*INSTRUCTIONS FOR THE TASK*. Copy each line of the listing where the word "color" can be found.

::::

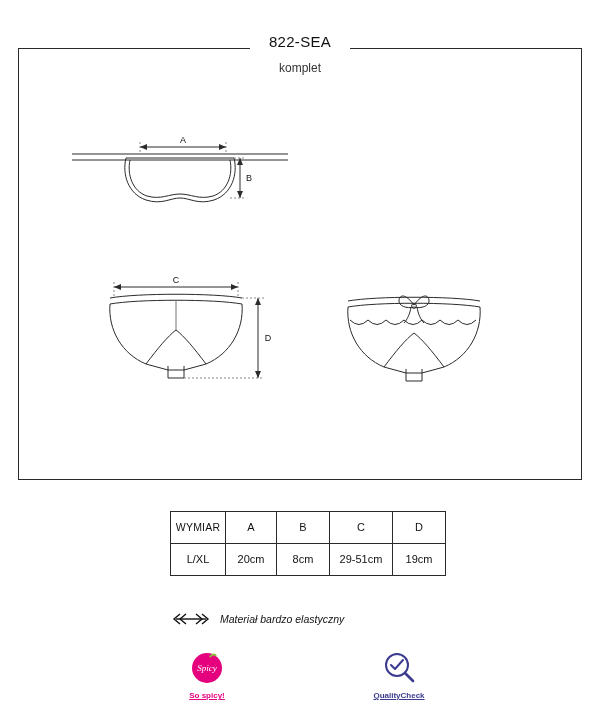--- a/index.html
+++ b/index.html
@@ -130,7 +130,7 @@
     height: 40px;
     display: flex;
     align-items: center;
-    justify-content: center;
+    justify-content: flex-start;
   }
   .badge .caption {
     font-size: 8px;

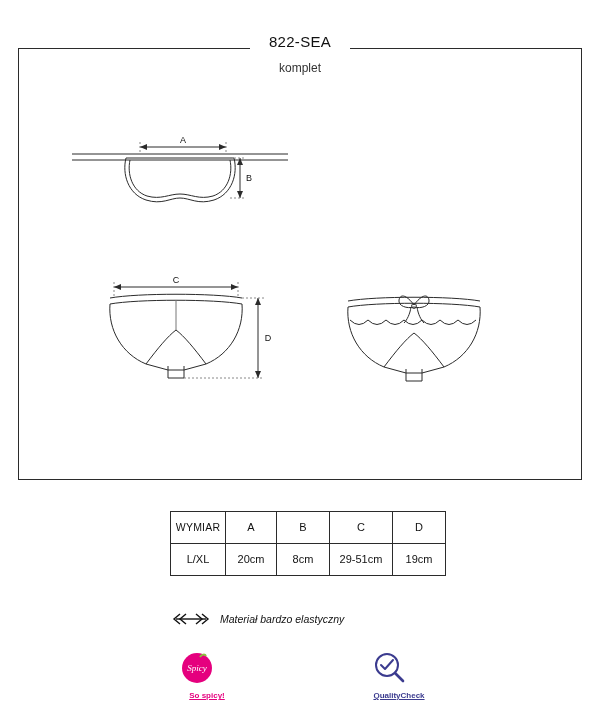--- a/index.html
+++ b/index.html
@@ -137,7 +137,6 @@
     font-weight: bold;
     margin-top: 3px;
     white-space: nowrap;
-    text-decoration: underline;
   }
   .cap-spicy { color: #e5007e; }
   .cap-comfy { color: #5a5a5a; }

::::

*EXERCISE SOLUTION*.
   .cap-spicy { color: #e5007e; }
   .cap-comfy { color: #5a5a5a; }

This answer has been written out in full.